I can barely wait. News has reached us that Theresa May is … giving a speech this week “outlining the future relationship Britain wants to have with the EU”. In the almost two years since the referendum, the prime minister has been promising us speeches with fresh insight. This latest is dubbed part of a week of speeches detailing “the road to Brexit”. A road we have travelled many times, and never actually includes the detail part.
The secretary for international development, Penny Mordaunt, has told Andrew Marr that the prime minister has to “put the meat on the bones” of her Brexit plan, which currently resembles an otherwise blank sheet of paper with BREXIT PLAN underlined at the top (a second sheet is full to the margins but with unworkable proposals).
Michel Barnier, the chief EU negotiator, has continuously failed to hide his frustration with the UK government’s approach to Brexit (“having its cake and eating it”), and at No 10 last week Barnier declared that the “time had come” for the government to set out a proper position. David Davis argues that the UK’s position is perfectly clear, but this is a man who, pre-referendum, proved he didn’t understand the rule banning EU members making individual trade deals while still inside the bloc.
The farcical floundering of May was underlined at Davos, when Angela Merkel was stuck in a hellish helix of conversation with the prime minister, asking her what Britain wanted from its exit – to which May repeatedly replied: “Make me an offer.”
The line Brexiters like to parrot is that May set out her goals in the Lancaster House speech, in which she said little of substance. The Florence speech, in which May flew to the city only to stand in front of a backdrop, was similar. In fact, the only speech May has given recently which had any substance was her party conference speech, and that substance was catarrh.
One of May’s greatest rhetorical tics is to announce ‘Let me be clear’, and then follow up with opacity
It’s not exactly out of the ordinary for politicians to lie through their teeth during speeches (Hi, Boris), or drop awful jokes (Boris! Great to see you again), but May is different, in that one could watch her speeches on mute and still get the same intel. Of course May isn’t a great orator, in the mould of Margaret Thatcher or Tony Blair – these politicians can still hold an audience without actually having much in the way of content. May’s disconnect is twofold, in that she has nothing concrete to report and isn’t an interesting enough speaker to bluff.

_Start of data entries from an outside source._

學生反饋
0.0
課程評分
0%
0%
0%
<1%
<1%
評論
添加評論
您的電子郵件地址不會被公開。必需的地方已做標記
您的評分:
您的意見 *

If the Lancaster House speech set out some aims, which it did (12 bullet points), the feasibility of many of those have since been eroded, leaving us back at square one. “The first objective is crucial,” she said, “we will provide certainty wherever we can.” And who among us would describe the current Brexit process as certain? Her absolute opposition to a hard border in Ireland, for instance, was obviously not compatible with leaving the single market and customs union. Now, to circumnavigate this, there is talk of “regulatory alignment”, which would mean that, while not binding, Northern Ireland (and possibly the whole of the UK, according to David Davis) ends up abiding by the same terms.
One of May’s greatest rhetorical tics is to announce “Let me be clear”, and then follow up with opacity. “So I say to you” precedes something objective. Even the catchphrases are meaningless: Brexit means Brexit caught on (even if Brexit sometimes means “breakfast”), but … still none of us actually know what Brexit means Brexit means. “No deal is better than a bad deal” would be easier to parse if we knew what her idea of a good deal was – one based in reality, that is. The rest of the prime minister’s speeches consist of bluster, as when the Times headlined a piece: “May to EU: Give us a fair deal or you’ll be crushed”, which is a bit like the scissors threatening the rock.
Currently left in limbo, then, in lieu of any solid map: EU commissioners; EU citizens living in the UK; UK citizens living in the EU; the financial sector; political parties; and, well, all of us. It’d be great if Jeremy Corbyn managed to press May more on Brexit during PMQs, but it’s not surprising, given his own ambivalence, that he doesn’t.
Others, however, have spoken out on May’s obfuscation. Charles Grant, director of the Centre for European Reform, an independent thinktank, told the Guardian: “The longer the British delay saying what they want in terms of a future relationship, the greater the danger that the EU imposes something very narrow.” The former Labour minister Chris Leslie, meanwhile, thinks that May is “just swinging between the positions of Jacob Rees-Mogg and Anna Soubry and stops somewhere in the middle”, which is a neat summary. Soubry and her fellow Brexit rebels have not held back either.
Recently, I’ve noticed a strange sartorial quirk that May has taken to: layering coats on top of each other, which might be the result of the cold weather, but could also be protection from all the party members who have the knives out for her. It’s not quite clear how many Tory MPs have written to the 1922 committee professing no confidence, but 48 letters are needed to force a leadership challenge, and estimates have the count already in the tens.
The public need more information, the EU commission needs proper terms presented. If Brexit means breakfast, we’re truly starved.